Reach out to professors that research topics that you have an interest in! Although, I’ve only been part of the WM tribe for one year, I’ve realized that faulty as well as TA’s are often very happy to speak with students about their research interests. Take some classes, express interest, and ask to join a lab!




  1. Hello,

    I think it’s super cool that you’re doing field research! This post was very informative and brought back a lot of memories from Bio 221 Lab. How did you randomly select the points using a GPS? What do you mean exactly by “public land?” I remember during lab we were assigned specific areas in the college woods, but I am interested to see where the areas you selected were. Did you notice any major differences between these areas and the areas we examined during bio lab? I’m excited to keep up with the rest of your posts!

  2. Hi! 🙂

    Thank you so much! I’m touched. I also took intro bio, and the funny thing is ACER helped come up with the concept for that lab.
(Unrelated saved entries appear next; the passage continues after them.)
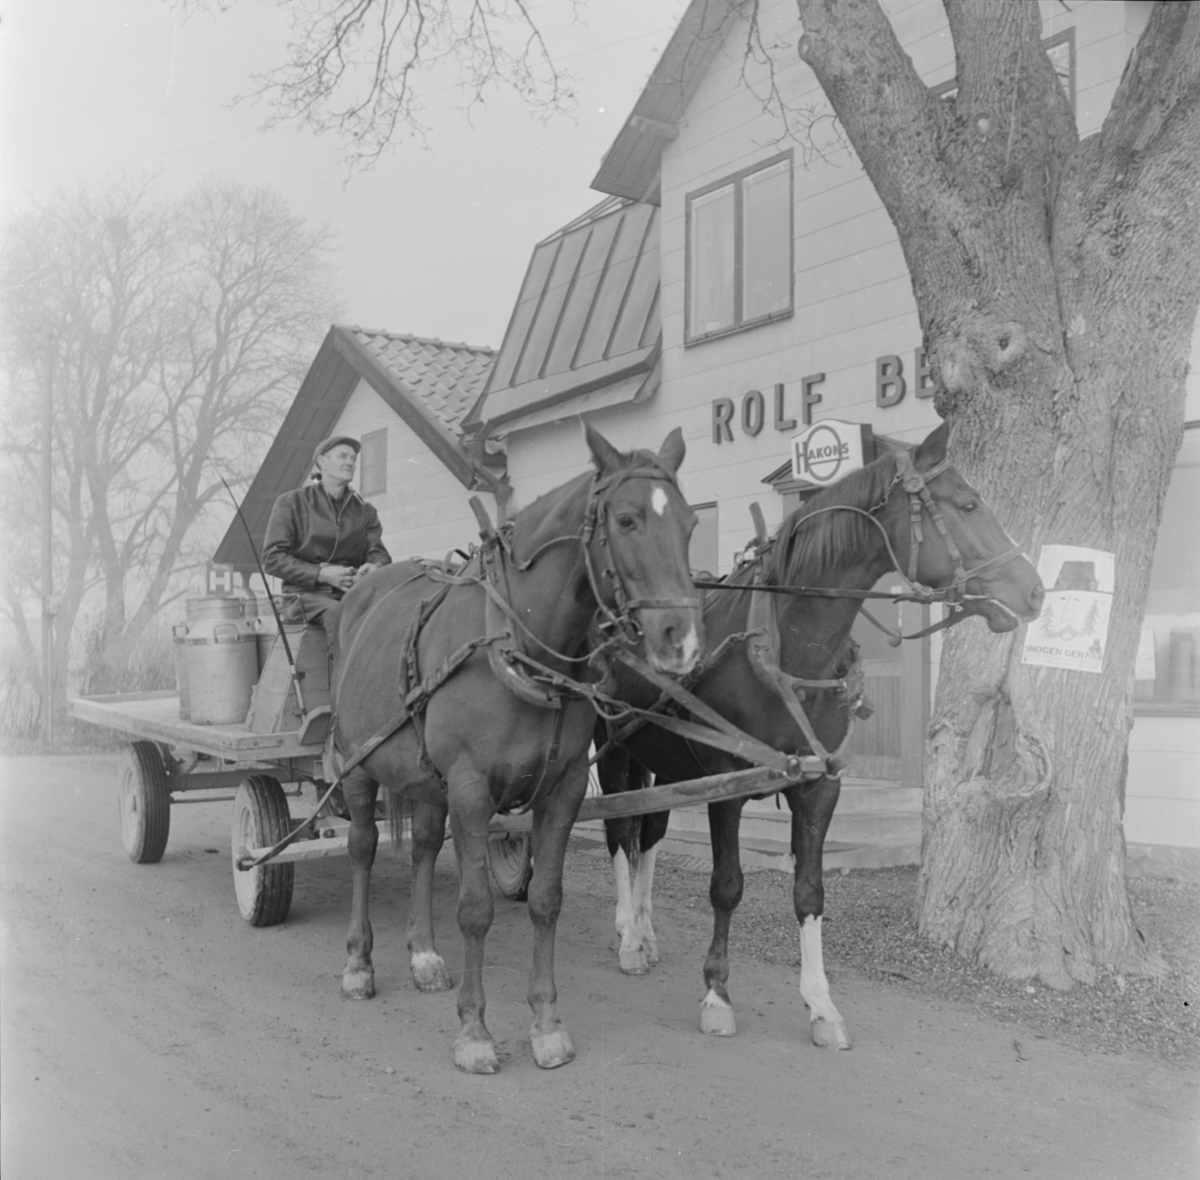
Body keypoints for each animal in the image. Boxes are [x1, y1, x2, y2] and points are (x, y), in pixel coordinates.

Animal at [328, 424, 700, 1070]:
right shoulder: (472, 791)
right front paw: (475, 1031)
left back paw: (423, 954)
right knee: (362, 850)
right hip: (357, 765)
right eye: (627, 519)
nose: (681, 641)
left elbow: (546, 900)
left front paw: (547, 1023)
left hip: (425, 779)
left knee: (423, 847)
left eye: (690, 524)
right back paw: (358, 962)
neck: (520, 645)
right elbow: (476, 909)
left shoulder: (564, 788)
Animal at [597, 420, 1041, 1046]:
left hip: (661, 757)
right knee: (618, 834)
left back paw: (644, 926)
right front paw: (716, 993)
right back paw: (630, 937)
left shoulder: (820, 783)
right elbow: (726, 884)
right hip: (609, 749)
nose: (1035, 591)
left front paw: (821, 1004)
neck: (790, 647)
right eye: (969, 504)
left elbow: (810, 891)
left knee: (651, 833)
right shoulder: (727, 781)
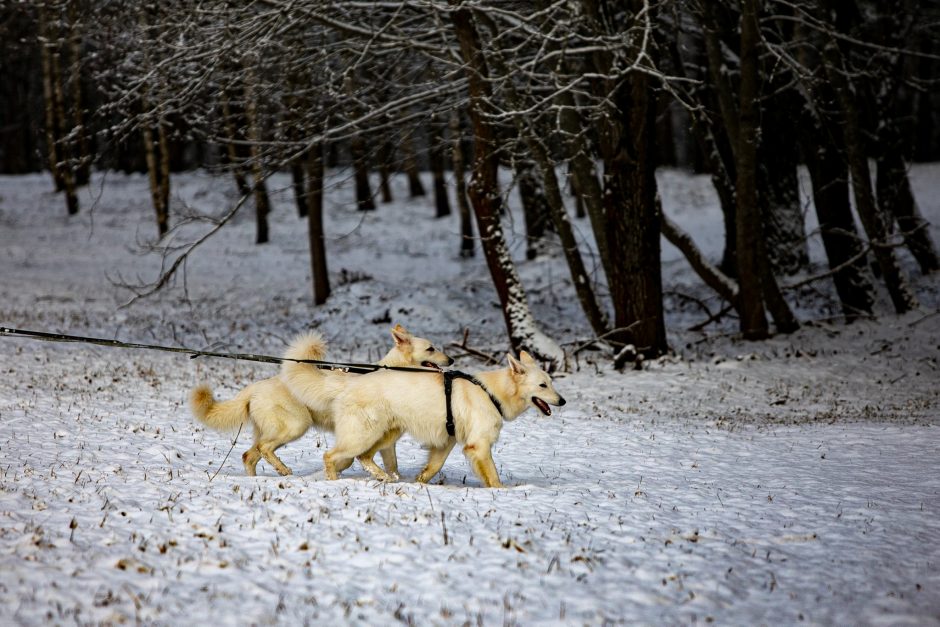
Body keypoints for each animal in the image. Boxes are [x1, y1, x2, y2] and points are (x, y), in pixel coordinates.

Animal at [191, 326, 452, 478]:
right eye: (431, 348)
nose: (450, 360)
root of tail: (254, 388)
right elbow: (346, 459)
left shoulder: (387, 443)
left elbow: (391, 466)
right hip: (296, 425)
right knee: (264, 449)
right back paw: (284, 469)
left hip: (272, 430)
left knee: (249, 455)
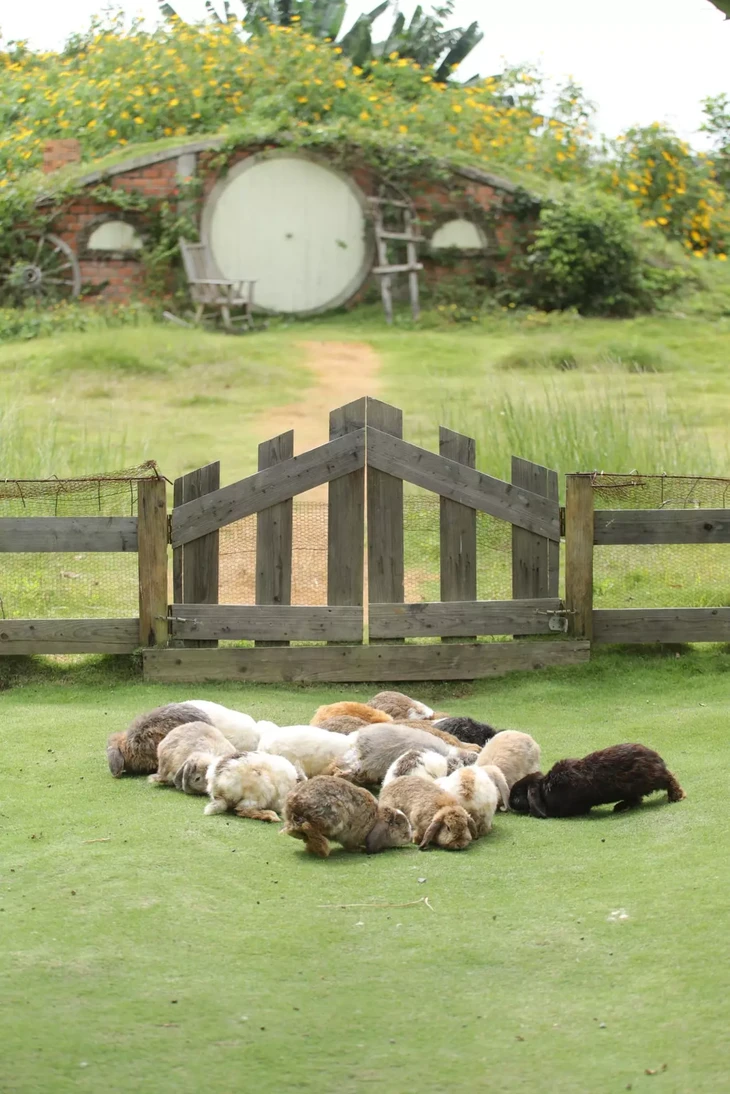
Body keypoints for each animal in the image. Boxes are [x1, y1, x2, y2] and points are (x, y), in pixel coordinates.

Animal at [282, 774, 413, 857]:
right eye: (398, 824)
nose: (410, 837)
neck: (374, 820)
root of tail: (295, 804)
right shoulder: (351, 836)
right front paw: (359, 849)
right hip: (332, 820)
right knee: (309, 828)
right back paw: (323, 850)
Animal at [507, 739, 687, 818]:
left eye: (517, 795)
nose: (509, 802)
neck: (543, 788)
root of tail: (656, 758)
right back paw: (620, 807)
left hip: (648, 780)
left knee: (669, 779)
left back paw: (676, 796)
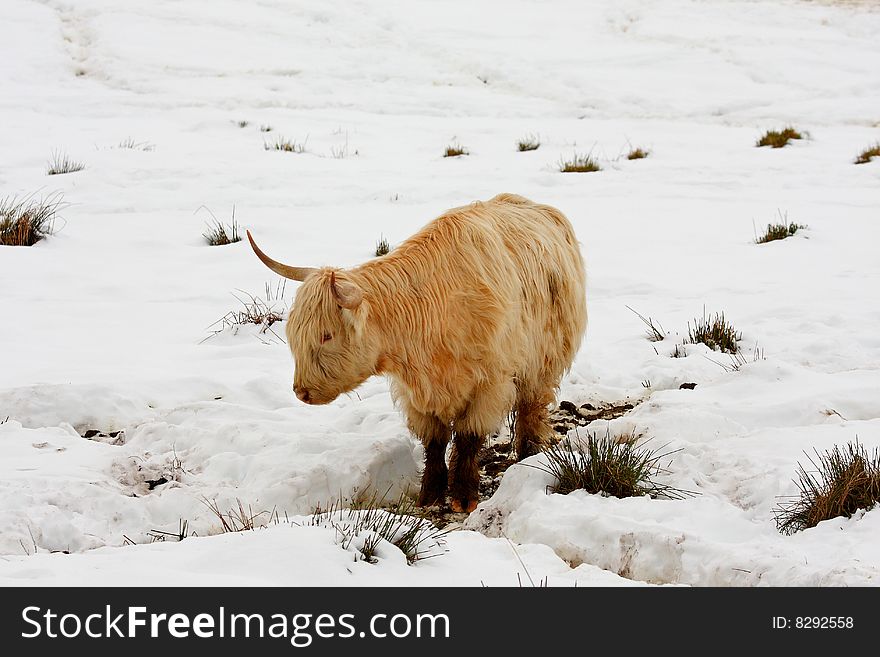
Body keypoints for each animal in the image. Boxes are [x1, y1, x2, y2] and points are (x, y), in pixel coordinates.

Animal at [248, 192, 588, 510]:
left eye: (326, 335)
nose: (301, 392)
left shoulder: (489, 384)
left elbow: (468, 438)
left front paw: (463, 496)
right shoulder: (417, 394)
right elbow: (434, 442)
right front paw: (430, 494)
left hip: (543, 359)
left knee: (531, 405)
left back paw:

Part of the reason why the lab component was so unsuccessful during the school year (I don’t think we found any ticks in my class) was that ticks are predominantly active in the months of June, July, and August. We have about 187 random points in the Virginia peninsula that we’ve sampled before. They were chosen using a program that I don’t recall the name of, but we were careful to include different land coverage types (such as forest, swamp, marsh, etc). The ground humidity and temperature at these sites is different from the college woods for sure! All these points are located on land owned by local or central governments. It’s much easier than obtaining permission to sample on private land, but we still needed to obtain permits, call in advance, and drive a specifically labeled lab truck.